For each record that follows, restate the text exactly and drop the pictures.

Before-and-after change data:
○ ○ ○ ○
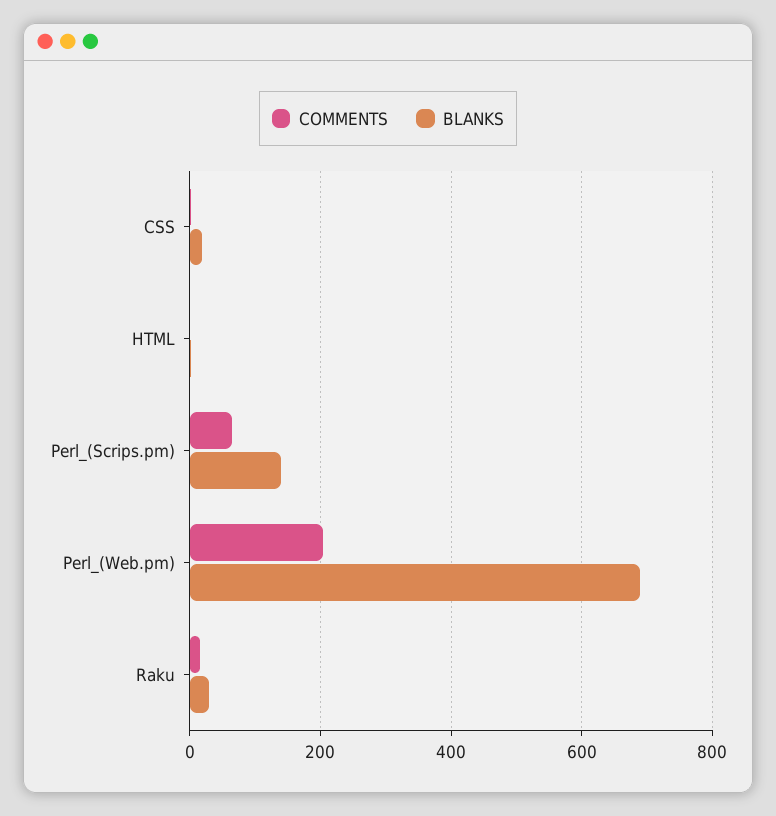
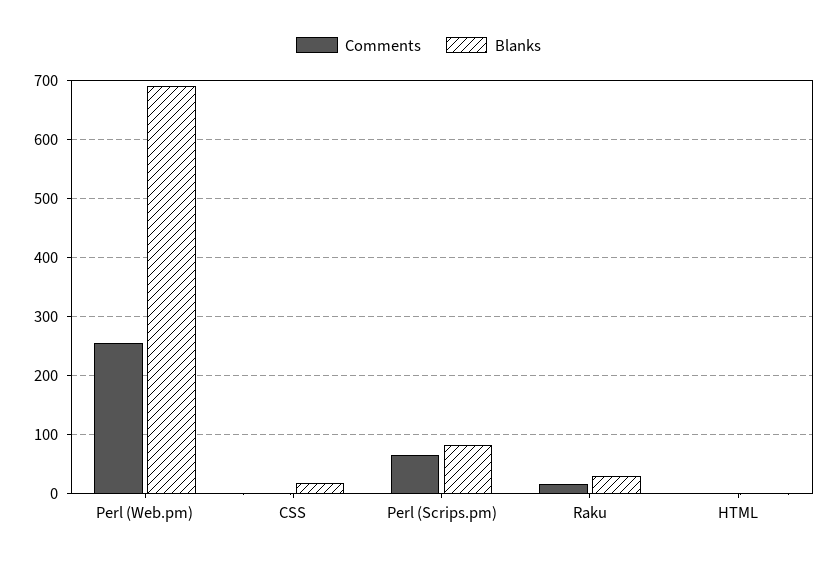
BLANKS, Perl_(Scrips.pm): 140 -> 80
COMMENTS, Perl_(Web.pm): 200 -> 260

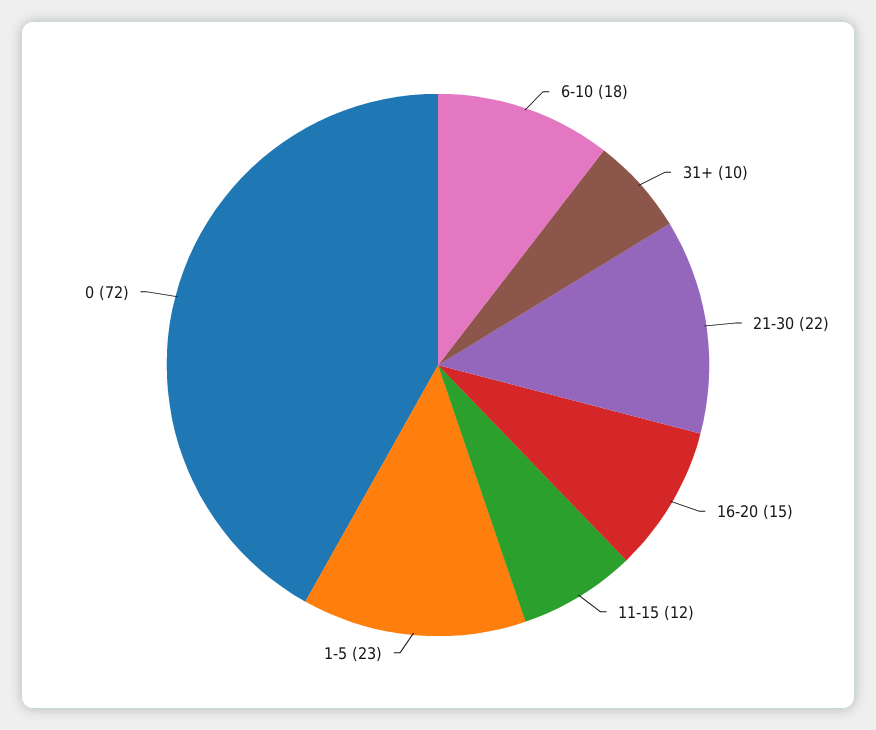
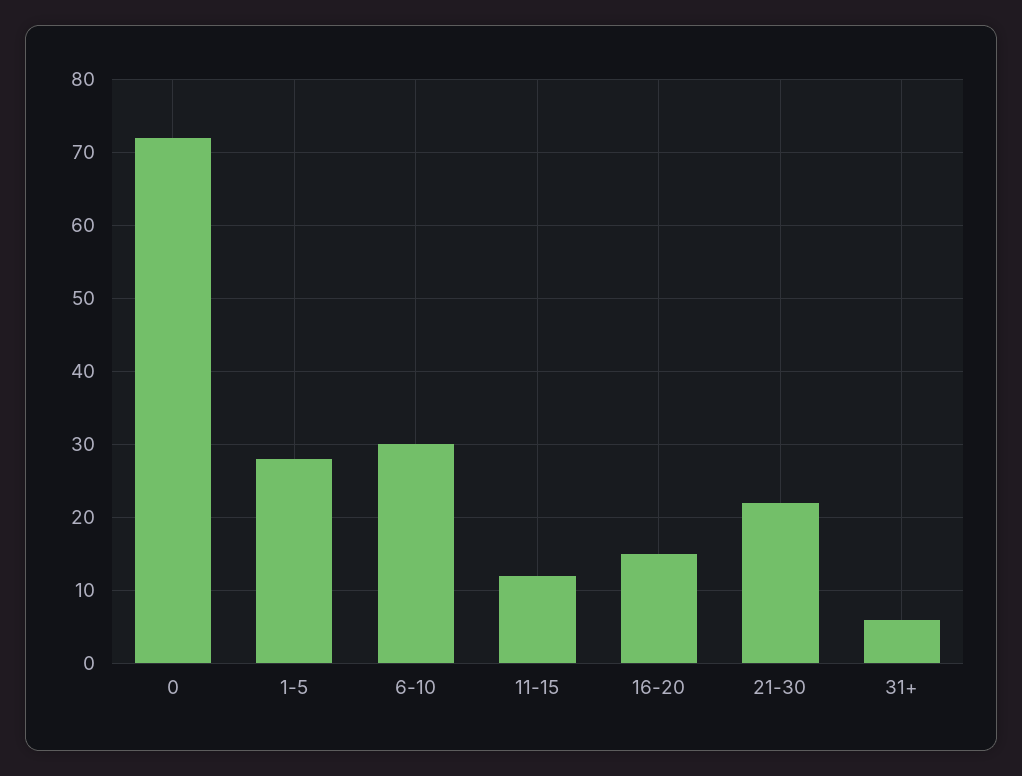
6-10: 18 -> 30
31+: 10 -> 6
1-5: 23 -> 28

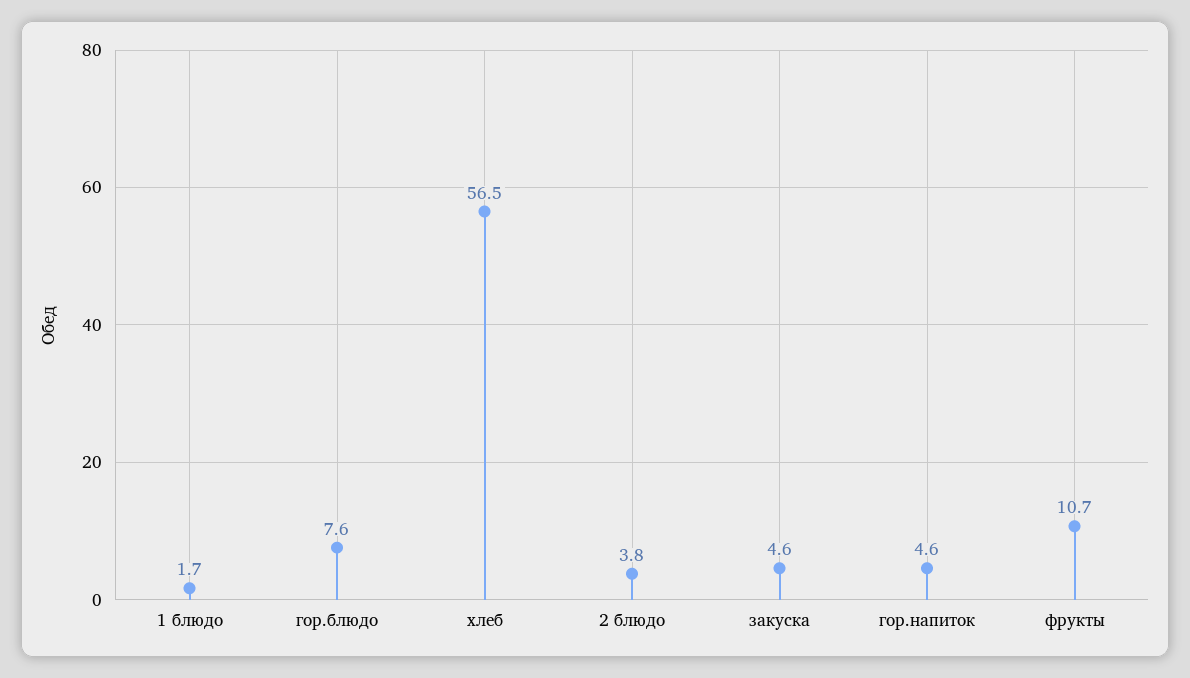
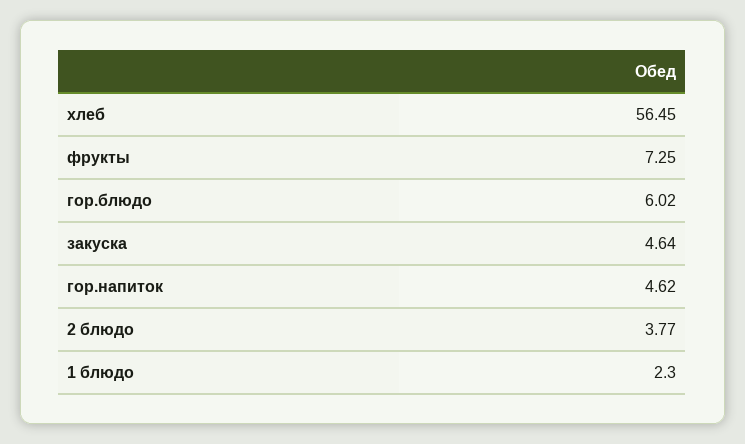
1 блюдо: 1.7 -> 2.3
гор.блюдо: 7.6 -> 6.02
фрукты: 10.7 -> 7.25

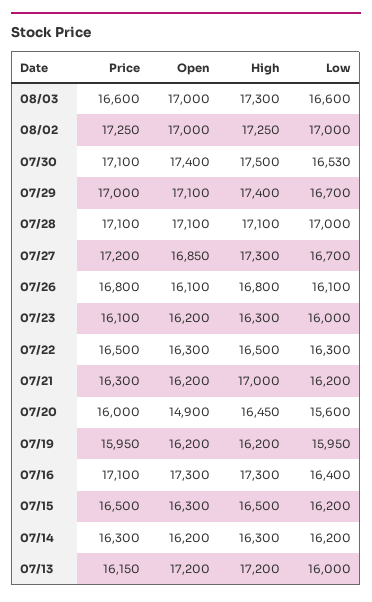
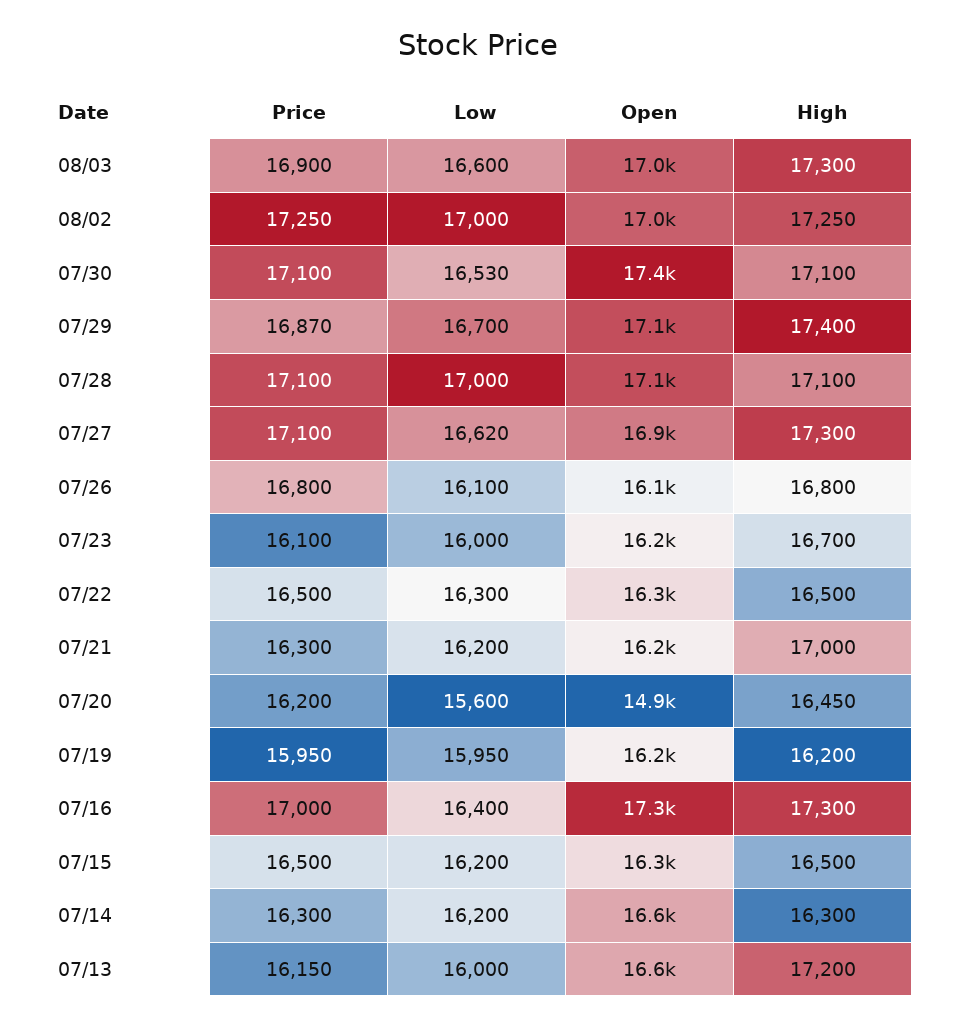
Price, 08/03: 16600 -> 16900
High, 07/30: 17500 -> 17100
Price, 07/29: 17000 -> 16870
Price, 07/27: 17200 -> 17100
Low, 07/27: 16700 -> 16620
High, 07/23: 16300 -> 16700
Price, 07/20: 16000 -> 16200
Price, 07/16: 17100 -> 17000
Open, 07/14: 16200 -> 16600
Open, 07/13: 17200 -> 16600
○ ○ ○ ○
• **YOUR SOLUTION**:
BLANKS, Perl_(Scrips.pm): 140 -> 80
COMMENTS, Perl_(Web.pm): 200 -> 260

6-10: 18 -> 30
31+: 10 -> 6
1-5: 23 -> 28

1 блюдо: 1.7 -> 2.3
гор.блюдо: 7.6 -> 6.02
фрукты: 10.7 -> 7.25

Price, 08/03: 16600 -> 16900
High, 07/30: 17500 -> 17100
Price, 07/29: 17000 -> 16870
Price, 07/27: 17200 -> 17100
Low, 07/27: 16700 -> 16620
High, 07/23: 16300 -> 16700
Price, 07/20: 16000 -> 16200
Price, 07/16: 17100 -> 17000
Open, 07/14: 16200 -> 16600
Open, 07/13: 17200 -> 16600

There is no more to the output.